(174) The defendant in his answer admitted that he endorsed the note at the request of Helme; he averred that at the time of his endorsement he had no knowledge that the plaintiff's intestate was a surety, but that he then believed the plaintiff's intestate had a joint interest with Helme in having the note discounted. He denied that he would have endorsed the note for the accommodation of Helme, had he known that the latter was solely interested in the discount, and stated that when the note was handed to him, and his endorsement asked for, he hesitated, as the amount was large, but that Helme removed those doubts by informing him that he, the defendant, could not suffer until the plaintiff's intestate and himself had both failed; and upon this assurance, having confidence in the solvency of the former, he endorsed the note and handed it back to Helme.
The deposition of Helme was read upon the hearing.
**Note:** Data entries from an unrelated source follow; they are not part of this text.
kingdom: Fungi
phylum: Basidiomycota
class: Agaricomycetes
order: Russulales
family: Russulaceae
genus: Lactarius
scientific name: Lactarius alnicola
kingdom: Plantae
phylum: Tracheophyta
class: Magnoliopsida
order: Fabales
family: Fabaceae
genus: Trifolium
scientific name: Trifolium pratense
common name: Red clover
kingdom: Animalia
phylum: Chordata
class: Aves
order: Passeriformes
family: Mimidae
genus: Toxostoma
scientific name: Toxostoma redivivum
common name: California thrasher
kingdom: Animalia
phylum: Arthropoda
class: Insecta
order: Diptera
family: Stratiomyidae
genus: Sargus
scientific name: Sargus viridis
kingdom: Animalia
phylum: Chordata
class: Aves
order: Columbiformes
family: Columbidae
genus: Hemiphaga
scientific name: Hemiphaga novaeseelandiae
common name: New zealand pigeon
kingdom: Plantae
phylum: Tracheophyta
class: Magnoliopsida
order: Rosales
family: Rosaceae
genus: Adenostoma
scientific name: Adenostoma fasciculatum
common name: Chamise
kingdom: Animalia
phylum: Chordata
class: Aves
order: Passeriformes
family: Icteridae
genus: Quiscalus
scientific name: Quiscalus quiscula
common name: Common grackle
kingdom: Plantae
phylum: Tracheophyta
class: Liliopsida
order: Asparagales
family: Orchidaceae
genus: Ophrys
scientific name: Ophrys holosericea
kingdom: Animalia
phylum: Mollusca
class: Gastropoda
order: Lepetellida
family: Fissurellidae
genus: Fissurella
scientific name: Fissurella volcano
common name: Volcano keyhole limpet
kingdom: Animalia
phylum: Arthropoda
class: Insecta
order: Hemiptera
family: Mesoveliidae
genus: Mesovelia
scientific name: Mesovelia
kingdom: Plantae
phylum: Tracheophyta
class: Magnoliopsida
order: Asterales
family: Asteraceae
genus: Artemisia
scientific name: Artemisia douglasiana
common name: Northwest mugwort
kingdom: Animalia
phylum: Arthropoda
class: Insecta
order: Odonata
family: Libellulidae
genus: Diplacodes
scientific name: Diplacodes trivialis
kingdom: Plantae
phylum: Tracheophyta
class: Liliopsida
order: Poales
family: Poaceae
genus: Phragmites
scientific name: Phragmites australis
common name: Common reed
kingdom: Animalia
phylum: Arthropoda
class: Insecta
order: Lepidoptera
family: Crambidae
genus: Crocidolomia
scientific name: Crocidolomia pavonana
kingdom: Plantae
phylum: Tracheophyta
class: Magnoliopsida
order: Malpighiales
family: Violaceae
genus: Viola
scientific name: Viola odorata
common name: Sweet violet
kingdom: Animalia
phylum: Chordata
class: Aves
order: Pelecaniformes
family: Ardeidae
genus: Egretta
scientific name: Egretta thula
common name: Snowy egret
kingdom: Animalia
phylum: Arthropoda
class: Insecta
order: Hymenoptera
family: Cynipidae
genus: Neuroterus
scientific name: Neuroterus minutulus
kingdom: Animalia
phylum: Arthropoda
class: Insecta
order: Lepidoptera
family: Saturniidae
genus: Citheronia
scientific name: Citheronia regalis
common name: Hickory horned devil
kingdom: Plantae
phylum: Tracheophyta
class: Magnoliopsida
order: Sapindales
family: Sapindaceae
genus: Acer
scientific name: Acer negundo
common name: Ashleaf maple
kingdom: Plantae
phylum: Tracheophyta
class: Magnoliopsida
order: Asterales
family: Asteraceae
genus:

He swore that at the time when the defendant endorsed the note no communication was made to the defendant of the relation in which the plaintiff's intestate stood to the note; that he had stated to the defendant that the plaintiff's intestate was bound to indemnify him in case he, Helme, failed; but that this was given as the witness's opinion upon the point of law, not as a fact touching the plaintiff's intestate's connection with the note. He further proved that the plaintiff's intestate had no interest in the note, except as a surety, and that in his opinion the defendant would not have lent his name unless that of the plaintiff's intestate, or some other as good, had been upon the face of the note.
Love v. Wall, 8 N.C. 313, and Craythorn v. Swinburn, 14 Ves., 160, decide not only that the order of liability arising upon the face of the transaction is the rule of this Court, as well as at law, in fixing the relation of principal and surety and that of cosurety and supplemental surety, but that this relation may be varied by contract, whatever may be the form of the security, for that is made diversointuito; and that the payer of the note may be the surety of the maker, the endorsee of the endorser, drawer or acceptor. But until this relationship is varied by evidence of such contract, the order of liability is the same here as at law, that is, such as it appears to be upon the face of the security. This seems to be admitted in argument by the counsel for the plaintiff; but it is insisted that the very circumstance of its being known to the defendant that the plaintiff's intestate, one of the makers, was not a principal in the note, but only a surety for Helme, (179) created of itself this agreement of mutual liability between
the maker and endorser, without any actual communication between them, and, in fact, that this was so strongly the case that no understanding of the defendant to the contrary, in the absence of the plaintiff's intestate, and without his knowledge, could control or vary it. This is certainly extending the doctrine farther than the principle will warrant. It is binding a person not only without his consent, but in opposition to it, and where no fraud is imputed to him; it is placing him in a grade and order of liability which is in accordance with neither his act nor his intent, and this without the least imputation of fraud. This case certainly is distinguishable from Craythorn v. Swinburn. There the surety became bound, or was willing to become bound, with his principal. He did not and could not understand that any other person was to be bound as cosurety with him. In this case it is probable that Smith, the maker, might have understood and believed that the defendant would be equally bound with him, as the note could not be discounted without his agency; but if he did, this could not create an obligation on the endorser without his assent, and without fraud. His (the intestate's) understanding alone would not change the operation of law upon the transaction. It required also the assent of the endorser, or that he should be guilty of some fraud, to subject him. To do so in this case would be to subject him in opposition to the manner in which he bound himself, viz., the form of the security, and also in opposition to what he intended to do, according to his declarations at the time of endorsing.
PER CURIAM. Dismiss the bill with costs.
Cited: Richards v. Simms, 18 N.C. 49; Dawson v. Pettaway, 20 N.C. 399;Bank v. Burch, 145 N.C. 318; Edwards v. Ins. Co., 173 N.C. 617.